Saved entries:
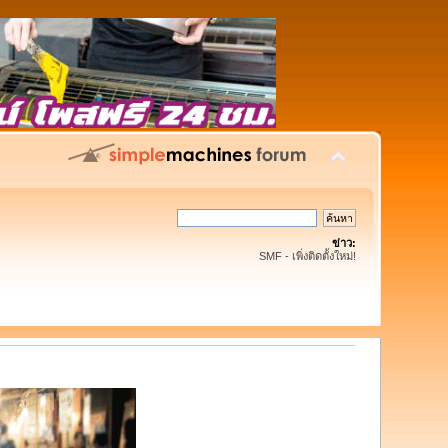
ข่าว:
SMF - เพิ่งติดตั้งใหม่!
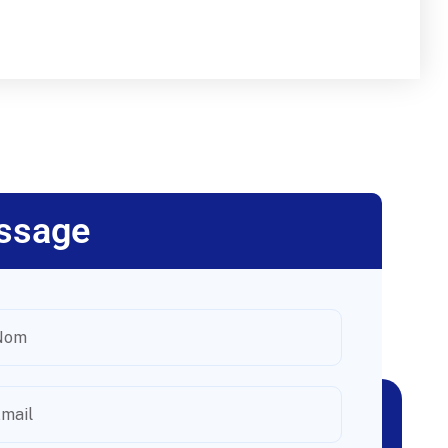
ssage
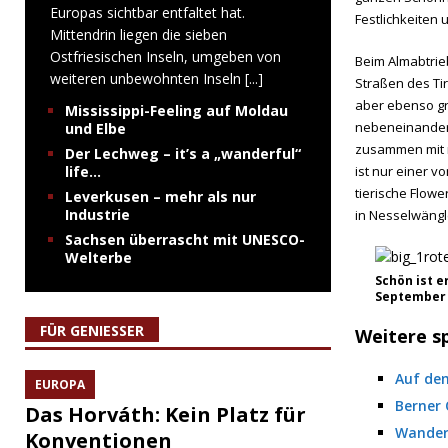
Europas sichtbar entfaltet hat.
Festlichkeiten
Mittendrin liegen die sieben
Ostfriesischen Inseln, umgeben von
Beim Almabtrie
weiteren unbewohnten Inseln
[...]
Straßen des Ti
aber ebenso gr
Mississippi-Feeling auf Moldau
nebeneinander
und Elbe
zusammen mit r
Der Lechweg – it’s a „wanderful“
life…
ist nur einer v
tierische Flow
Leverkusen – mehr als nur
Industrie
in Nesselwängl
Sachsen überrascht mit UNESCO-
Welterbe
Schön ist e
September g
FÜR GENIESSER
Weitere s
Auf de
EUROPA
Berner
Das Horváth: Kein Platz für
Wander
Konventionen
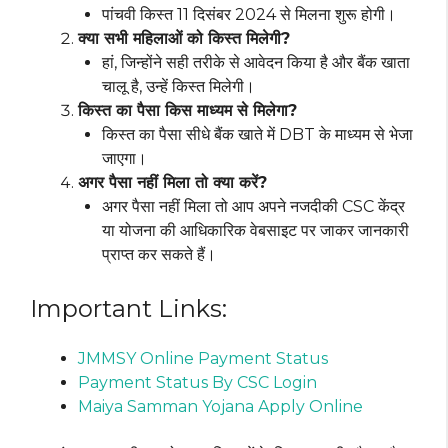
पांचवी किस्त 11 दिसंबर 2024 से मिलना शुरू होगी।
क्या सभी महिलाओं को किस्त मिलेगी?
हां, जिन्होंने सही तरीके से आवेदन किया है और बैंक खाता
चालू है, उन्हें किस्त मिलेगी।
किस्त का पैसा किस माध्यम से मिलेगा?
किस्त का पैसा सीधे बैंक खाते में DBT के माध्यम से भेजा
जाएगा।
अगर पैसा नहीं मिला तो क्या करें?
अगर पैसा नहीं मिला तो आप अपने नजदीकी CSC केंद्र
या योजना की आधिकारिक वेबसाइट पर जाकर जानकारी
प्राप्त कर सकते हैं।
Important Links:
JMMSY Online Payment Status
Payment Status By CSC Login
Maiya Samman Yojana Apply Online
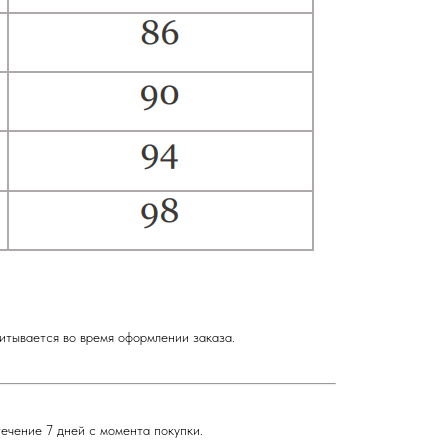
итывается во время оформлении заказа.
течение 7 дней с момента покупки.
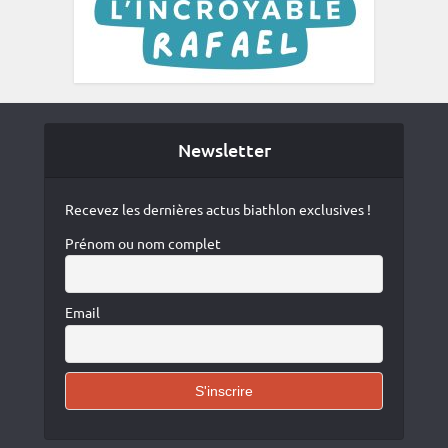
Newsletter
Recevez les dernières actus biathlon exclusives !
Prénom ou nom complet
Email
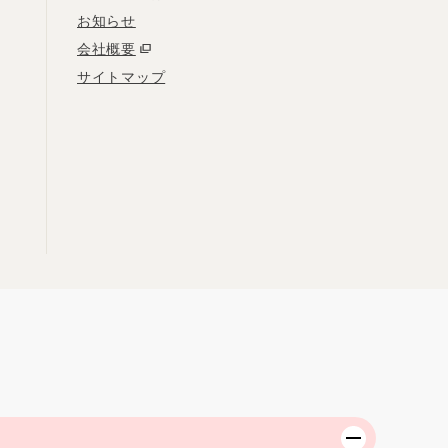
お知らせ
会社概要
サイトマップ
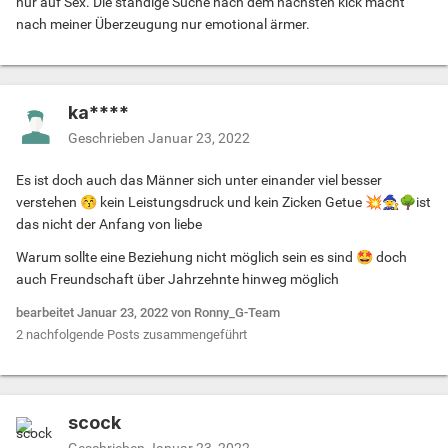
nur auf Sex. Die ständige Suche nach dem nächsten kick macht
nach meiner Überzeugung nur emotional ärmer.
ka****
Geschrieben
Januar 23, 2022
Es ist doch auch das Männer sich unter einander viel besser
verstehen
😚
kein Leistungsdruck und kein Zicken Getue
💥
🧙
🌳
ist
das nicht der Anfang von liebe
Warum sollte eine Beziehung nicht möglich sein es sind
🤩
doch
auch Freundschaft über Jahrzehnte hinweg möglich
bearbeitet
Januar 23, 2022
von Ronny_G-Team
2 nachfolgende Posts zusammengeführt
scock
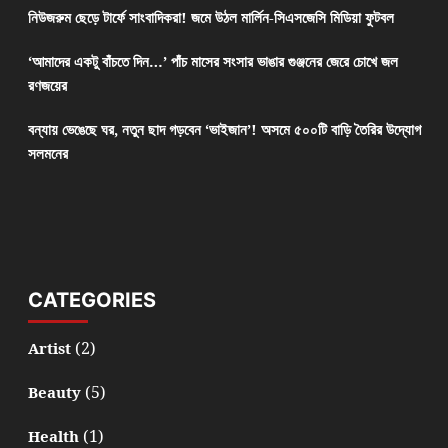
নিউজরুম ছেড়ে টার্ফে সাংবাদিকরা! জমে উঠল মার্লিন-সিএসজেসি মিডিয়া ফুটবল
‘আমাদের একটু বাঁচতে দিন…’ পাঁচ মাসের সংসার ভাঙার গুঞ্জনের জেরে চোখে জল
রণজয়ের
বন্যায় ভেঙেছে ঘর, নতুন ছাদ গড়বেন ‘ভাইজান’! অসমে ৫০০টি বাড়ি তৈরির উদ্যোগ
সলমনের
CATEGORIES
(2)
Artist
(5)
Beauty
(1)
Health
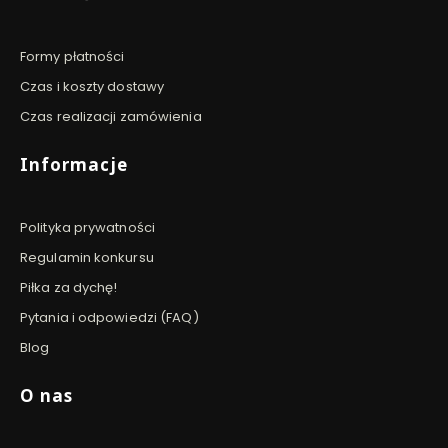
Formy płatności
Czas i koszty dostawy
Czas realizacji zamówienia
Informacje
Polityka prywatności
Regulamin konkursu
Piłka za dychę!
Pytania i odpowiedzi (FAQ)
Blog
O nas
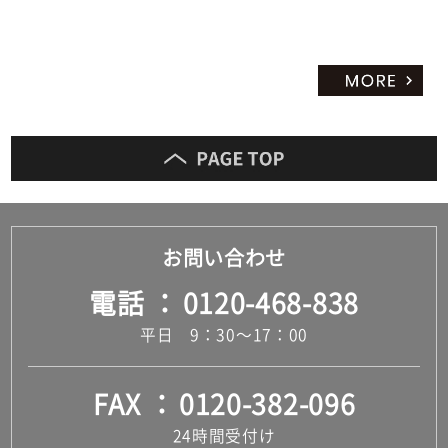
お問い合わせ
電話
0120-468-838
平日 9：30～17：00
FAX
0120-382-096
24時間受付け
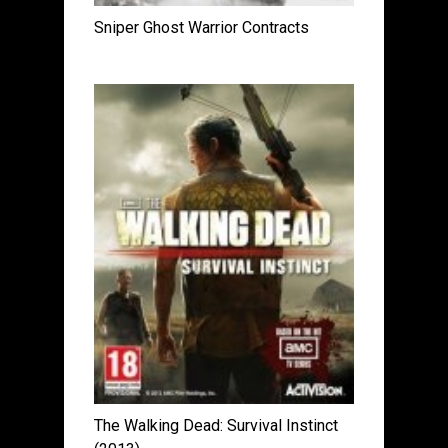
Sniper Ghost Warrior Contracts
The Walking Dead: Survival Instinct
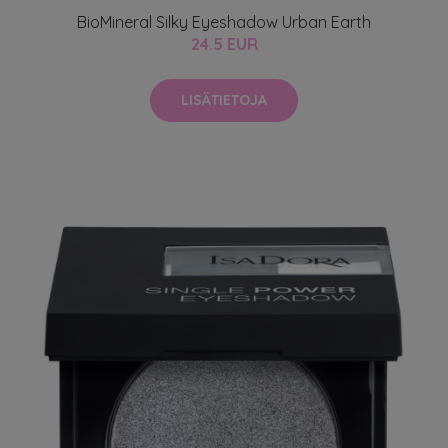
BioMineral Silky Eyeshadow Urban Earth
24.5 EUR
LISÄTIETOJA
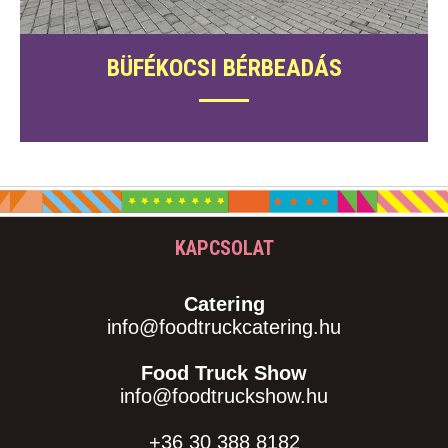
BÜFÉKOCSI BÉRBEADÁS
KAPCSOLAT
Catering
info@foodtruckcatering.hu
Food Truck Show
info@foodtruckshow.hu
+36 30 388 8182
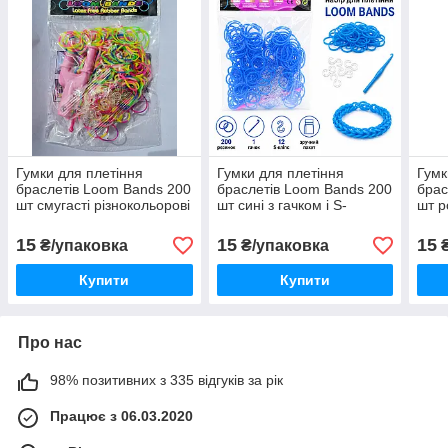
Гумки для плетіння
Гумки для плетіння
Гумк
браслетів Loom Bands 200
браслетів Loom Bands 200
брас
шт смугасті різнокольорові
шт сині з гачком і S-
шт р
з гачком і S-кліпсами
кліпсами
кліп
15
15
15
₴/упаковка
₴/упаковка
₴
Купити
Купити
Про нас
98% позитивних з 335 відгуків за рік
Працює з 06.03.2020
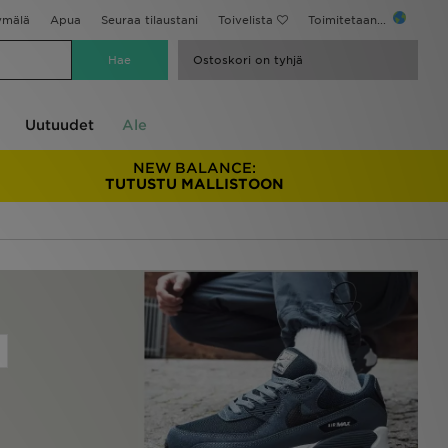
ymälä
Apua
Seuraa tilaustani
Toivelista
Toimitetaan...
Ostoskori on tyhjä
Uutuudet
Ale
NEW BALANCE:
TUTUSTU MALLISTOON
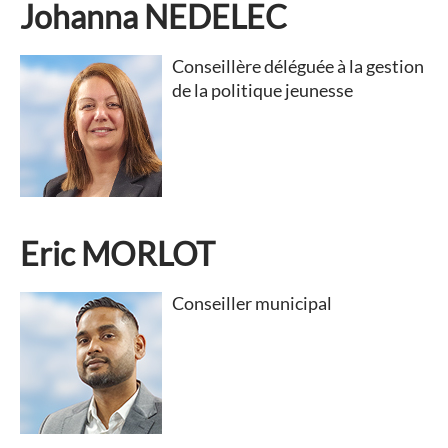
Johanna NEDELEC
Conseillère déléguée à la gestion
de la politique jeunesse
Eric MORLOT
Conseiller municipal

WORK REQUIRED:
Pull every line containing "möglich" out of the entries.

OUTPUT OF THE TASK:
Warum sollte eine Beziehung nicht möglich sein es sind
auch Freundschaft über Jahrzehnte hinweg möglich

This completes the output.